Glynn tossiu e disse afavelmente, dominando com dificuldade o riso nervoso e movendo o chapéu-de-chuva a cada palavra:
- Se, como observou, as coisas se passam desse modo, pergunto enfaticamente de que deriva tal situação.
- É que a Igreja é cruel como todos os antigos pecadores - declarou Temple.
- És inteiramente ortodoxo nesse ponto, Temple? - perguntou Dixon suavemente.
- Santo Agostinho diz que as crianças não baptizadas vão para o Inferno - respondeu Temple -, porque ele também era um pecador impenitente e cruel.
- Inclino-me perante ti - disse Dixon -, mas eu tinha a impressão de que, para esses casos, existia o limbo.
- Não discutas com ele, Dixon - disse Cranly, brutalmente.
- Não fales com ele nem olhes para ele. Condu-lo para casa preso por uma corda, tal e qual como se faz a uma cabra a balir.
- O limbo! - exclamou Temple. - Isso também é uma bela invenção. Como o Inferno.
- Mas menos desagradável- disse Dixon. Voltou-se para os outros, sorridente, e disse:
- Penso que falo por todos, ao manifestar esta opinião.

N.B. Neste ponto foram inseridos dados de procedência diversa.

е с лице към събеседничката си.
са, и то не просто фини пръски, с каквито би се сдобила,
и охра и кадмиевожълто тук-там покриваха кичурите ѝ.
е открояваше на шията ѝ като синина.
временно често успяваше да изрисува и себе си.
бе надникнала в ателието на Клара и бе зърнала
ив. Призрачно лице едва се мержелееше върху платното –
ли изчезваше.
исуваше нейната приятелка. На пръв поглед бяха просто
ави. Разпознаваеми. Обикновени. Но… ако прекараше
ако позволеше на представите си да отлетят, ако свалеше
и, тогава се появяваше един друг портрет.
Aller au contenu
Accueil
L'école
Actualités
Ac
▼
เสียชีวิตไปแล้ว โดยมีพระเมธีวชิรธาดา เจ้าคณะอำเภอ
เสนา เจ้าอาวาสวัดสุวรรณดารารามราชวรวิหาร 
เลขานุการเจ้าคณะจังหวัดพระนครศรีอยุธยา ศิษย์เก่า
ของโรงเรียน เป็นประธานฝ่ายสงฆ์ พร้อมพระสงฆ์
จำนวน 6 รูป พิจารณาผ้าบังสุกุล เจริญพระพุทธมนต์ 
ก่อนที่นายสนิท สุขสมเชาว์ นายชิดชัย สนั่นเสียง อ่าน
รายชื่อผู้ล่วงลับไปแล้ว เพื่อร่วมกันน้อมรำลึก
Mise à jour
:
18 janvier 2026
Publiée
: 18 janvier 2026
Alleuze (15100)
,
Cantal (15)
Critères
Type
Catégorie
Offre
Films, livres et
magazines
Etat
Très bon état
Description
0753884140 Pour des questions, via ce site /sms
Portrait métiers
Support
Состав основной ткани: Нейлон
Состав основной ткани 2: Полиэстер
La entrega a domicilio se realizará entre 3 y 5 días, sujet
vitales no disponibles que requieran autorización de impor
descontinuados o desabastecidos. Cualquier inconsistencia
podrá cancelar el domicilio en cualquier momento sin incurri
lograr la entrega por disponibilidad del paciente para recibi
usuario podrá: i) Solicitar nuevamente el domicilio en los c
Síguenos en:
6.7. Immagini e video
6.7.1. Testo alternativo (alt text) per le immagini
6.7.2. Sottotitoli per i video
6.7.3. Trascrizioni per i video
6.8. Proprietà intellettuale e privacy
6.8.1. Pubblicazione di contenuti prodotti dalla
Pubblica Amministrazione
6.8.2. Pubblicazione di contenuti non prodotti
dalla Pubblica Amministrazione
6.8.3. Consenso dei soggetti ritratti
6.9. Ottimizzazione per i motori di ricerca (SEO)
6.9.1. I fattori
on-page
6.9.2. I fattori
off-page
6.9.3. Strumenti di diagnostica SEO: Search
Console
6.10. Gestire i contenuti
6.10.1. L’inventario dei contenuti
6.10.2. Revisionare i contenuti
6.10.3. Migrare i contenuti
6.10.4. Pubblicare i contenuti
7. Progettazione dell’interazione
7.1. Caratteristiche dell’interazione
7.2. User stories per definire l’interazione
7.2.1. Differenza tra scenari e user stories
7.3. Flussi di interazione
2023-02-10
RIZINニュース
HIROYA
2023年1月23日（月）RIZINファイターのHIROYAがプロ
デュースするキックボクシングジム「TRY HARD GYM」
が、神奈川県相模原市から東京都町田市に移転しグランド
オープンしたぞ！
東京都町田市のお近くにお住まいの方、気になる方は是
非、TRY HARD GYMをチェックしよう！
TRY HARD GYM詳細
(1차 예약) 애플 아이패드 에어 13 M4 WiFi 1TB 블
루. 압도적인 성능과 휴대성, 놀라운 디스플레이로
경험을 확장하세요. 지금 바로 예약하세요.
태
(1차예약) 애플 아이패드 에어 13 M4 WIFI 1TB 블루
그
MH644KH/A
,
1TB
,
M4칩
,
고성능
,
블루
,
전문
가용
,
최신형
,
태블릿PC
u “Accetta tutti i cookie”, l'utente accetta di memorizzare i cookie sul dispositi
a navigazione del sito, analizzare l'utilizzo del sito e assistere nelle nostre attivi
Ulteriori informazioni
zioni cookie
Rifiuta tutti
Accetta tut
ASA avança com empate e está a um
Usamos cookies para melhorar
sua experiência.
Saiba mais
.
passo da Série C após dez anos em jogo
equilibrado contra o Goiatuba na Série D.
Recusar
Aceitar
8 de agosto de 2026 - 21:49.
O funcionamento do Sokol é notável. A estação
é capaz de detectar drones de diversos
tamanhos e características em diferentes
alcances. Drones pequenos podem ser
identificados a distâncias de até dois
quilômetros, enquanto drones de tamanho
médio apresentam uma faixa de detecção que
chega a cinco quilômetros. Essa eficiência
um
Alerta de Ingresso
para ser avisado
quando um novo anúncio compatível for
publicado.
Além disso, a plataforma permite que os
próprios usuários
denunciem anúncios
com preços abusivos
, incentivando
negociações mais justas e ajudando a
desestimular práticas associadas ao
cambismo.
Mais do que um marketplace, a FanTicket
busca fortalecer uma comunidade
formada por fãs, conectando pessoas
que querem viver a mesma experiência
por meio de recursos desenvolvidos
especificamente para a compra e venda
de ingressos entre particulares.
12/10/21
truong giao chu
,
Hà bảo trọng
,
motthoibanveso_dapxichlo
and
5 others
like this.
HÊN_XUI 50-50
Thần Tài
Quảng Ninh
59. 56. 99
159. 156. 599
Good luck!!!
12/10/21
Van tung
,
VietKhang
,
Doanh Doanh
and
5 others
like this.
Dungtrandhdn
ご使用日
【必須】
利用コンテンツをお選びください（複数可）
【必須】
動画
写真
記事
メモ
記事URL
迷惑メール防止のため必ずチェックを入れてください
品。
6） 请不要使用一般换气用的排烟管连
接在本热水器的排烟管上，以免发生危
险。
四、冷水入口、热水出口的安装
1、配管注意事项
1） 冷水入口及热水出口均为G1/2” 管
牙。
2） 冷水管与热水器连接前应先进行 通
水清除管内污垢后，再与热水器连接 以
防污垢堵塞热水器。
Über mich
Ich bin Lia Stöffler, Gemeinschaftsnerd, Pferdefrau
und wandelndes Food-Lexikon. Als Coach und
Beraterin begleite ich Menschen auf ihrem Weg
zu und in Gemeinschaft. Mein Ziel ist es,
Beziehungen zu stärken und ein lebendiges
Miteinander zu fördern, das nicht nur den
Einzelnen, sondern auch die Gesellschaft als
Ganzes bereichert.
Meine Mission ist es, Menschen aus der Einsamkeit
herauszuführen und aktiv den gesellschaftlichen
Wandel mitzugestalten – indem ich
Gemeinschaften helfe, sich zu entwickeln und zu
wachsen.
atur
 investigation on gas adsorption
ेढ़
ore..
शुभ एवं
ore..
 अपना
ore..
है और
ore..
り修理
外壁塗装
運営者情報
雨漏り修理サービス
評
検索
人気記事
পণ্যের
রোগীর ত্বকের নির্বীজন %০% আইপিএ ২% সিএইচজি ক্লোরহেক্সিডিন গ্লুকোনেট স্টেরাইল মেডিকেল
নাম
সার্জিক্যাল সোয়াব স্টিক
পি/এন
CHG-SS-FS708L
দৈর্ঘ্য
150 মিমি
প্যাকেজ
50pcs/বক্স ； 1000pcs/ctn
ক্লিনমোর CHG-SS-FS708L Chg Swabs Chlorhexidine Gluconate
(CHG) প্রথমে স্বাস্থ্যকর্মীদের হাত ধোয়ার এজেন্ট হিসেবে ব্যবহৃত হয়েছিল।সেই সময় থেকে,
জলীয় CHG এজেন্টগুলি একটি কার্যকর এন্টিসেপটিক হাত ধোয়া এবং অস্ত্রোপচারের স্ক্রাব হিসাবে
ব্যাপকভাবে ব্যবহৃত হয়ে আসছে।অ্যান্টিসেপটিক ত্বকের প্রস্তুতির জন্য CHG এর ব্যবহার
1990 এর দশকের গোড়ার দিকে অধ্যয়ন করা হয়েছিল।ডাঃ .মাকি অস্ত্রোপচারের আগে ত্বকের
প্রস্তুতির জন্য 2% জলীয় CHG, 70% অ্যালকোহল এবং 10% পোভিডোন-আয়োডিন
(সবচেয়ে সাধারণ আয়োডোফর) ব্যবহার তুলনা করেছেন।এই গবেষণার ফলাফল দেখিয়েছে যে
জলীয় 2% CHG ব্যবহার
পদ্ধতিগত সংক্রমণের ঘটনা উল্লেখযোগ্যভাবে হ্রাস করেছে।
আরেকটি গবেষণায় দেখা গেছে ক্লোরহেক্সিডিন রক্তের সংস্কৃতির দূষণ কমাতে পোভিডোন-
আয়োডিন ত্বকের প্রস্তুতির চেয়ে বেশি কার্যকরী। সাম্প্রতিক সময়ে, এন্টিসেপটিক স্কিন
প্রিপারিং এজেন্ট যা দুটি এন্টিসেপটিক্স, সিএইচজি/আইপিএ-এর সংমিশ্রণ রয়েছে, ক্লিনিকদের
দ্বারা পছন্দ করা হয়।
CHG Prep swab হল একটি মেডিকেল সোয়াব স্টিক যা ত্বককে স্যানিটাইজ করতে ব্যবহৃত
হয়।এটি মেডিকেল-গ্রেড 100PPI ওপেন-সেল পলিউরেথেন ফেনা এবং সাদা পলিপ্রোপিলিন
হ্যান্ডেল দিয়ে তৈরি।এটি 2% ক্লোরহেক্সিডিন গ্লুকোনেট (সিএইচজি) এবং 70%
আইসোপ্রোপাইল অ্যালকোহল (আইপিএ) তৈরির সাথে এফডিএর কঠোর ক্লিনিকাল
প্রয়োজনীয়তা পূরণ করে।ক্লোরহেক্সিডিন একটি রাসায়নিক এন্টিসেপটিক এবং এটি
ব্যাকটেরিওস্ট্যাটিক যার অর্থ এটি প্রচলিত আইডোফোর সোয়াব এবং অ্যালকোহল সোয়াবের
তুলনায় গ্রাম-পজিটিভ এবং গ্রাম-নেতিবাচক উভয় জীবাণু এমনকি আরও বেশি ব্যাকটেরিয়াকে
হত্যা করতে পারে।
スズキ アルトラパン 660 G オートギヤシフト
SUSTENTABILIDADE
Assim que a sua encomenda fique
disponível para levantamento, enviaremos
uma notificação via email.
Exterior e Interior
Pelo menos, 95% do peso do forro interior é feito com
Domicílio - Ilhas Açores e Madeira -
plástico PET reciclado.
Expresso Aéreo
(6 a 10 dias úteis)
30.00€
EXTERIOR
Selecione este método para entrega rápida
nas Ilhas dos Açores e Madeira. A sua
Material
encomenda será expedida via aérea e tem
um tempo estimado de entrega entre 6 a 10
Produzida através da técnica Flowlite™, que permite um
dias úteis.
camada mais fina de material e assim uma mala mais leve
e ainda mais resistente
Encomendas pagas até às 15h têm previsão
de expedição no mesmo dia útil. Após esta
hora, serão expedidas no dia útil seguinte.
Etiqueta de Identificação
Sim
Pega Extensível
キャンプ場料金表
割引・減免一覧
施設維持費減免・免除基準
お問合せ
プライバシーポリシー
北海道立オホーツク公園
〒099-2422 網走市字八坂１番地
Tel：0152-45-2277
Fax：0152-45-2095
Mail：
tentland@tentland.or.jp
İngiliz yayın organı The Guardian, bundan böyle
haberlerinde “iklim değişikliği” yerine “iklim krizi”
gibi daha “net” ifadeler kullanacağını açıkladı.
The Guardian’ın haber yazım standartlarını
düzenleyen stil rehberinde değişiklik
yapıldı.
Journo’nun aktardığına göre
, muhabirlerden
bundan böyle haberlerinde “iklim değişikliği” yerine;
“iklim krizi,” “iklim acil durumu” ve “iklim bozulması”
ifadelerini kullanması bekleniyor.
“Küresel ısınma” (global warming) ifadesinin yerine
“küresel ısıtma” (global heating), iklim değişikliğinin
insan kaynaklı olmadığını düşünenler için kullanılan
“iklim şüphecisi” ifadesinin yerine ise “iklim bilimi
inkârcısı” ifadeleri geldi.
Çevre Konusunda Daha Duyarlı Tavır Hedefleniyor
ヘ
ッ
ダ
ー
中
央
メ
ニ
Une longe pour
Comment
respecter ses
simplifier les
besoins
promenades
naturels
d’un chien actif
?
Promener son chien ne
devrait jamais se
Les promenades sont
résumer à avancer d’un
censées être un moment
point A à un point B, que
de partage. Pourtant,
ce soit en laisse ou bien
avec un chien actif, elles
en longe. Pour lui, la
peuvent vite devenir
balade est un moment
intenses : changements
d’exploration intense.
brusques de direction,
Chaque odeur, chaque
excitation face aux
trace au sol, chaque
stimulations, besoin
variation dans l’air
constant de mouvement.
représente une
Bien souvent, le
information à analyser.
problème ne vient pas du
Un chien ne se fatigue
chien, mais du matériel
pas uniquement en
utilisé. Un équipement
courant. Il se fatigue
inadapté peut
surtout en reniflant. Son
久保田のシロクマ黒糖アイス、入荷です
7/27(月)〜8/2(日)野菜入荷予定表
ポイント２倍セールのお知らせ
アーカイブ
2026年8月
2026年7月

- Sem dúvida - disse Glynn, com firmeza. - Nesse aspecto, a Irlanda está unida.
Bateu com a ponteira do chapéu-de-chuva no chão de pedra da colunata.
- O Inferno - disse Temple. - Posso respeitar essa invenção da esposa parda de Satanás. O Inferno é romano, como as muralhas dos romanos, é forte e feio. Mas o que é o limbo?
- Mete-o outra vez no carrinho de bebé, Cranly - bradou O'Keeffe.
Cranly deu um passo rápido em direcção a Temple, deteve-se, batendo com o pé e gritando, como a um galináceo:
- Chô!
Temple afastou-se agilmente.
- Sabeis o que é o limbo? - exclamou. - Sabeis o que chamamos a uma ideia como essa em Roscommon?
- Chô! Fora daqui! - berrou Cranly, batendo palmas.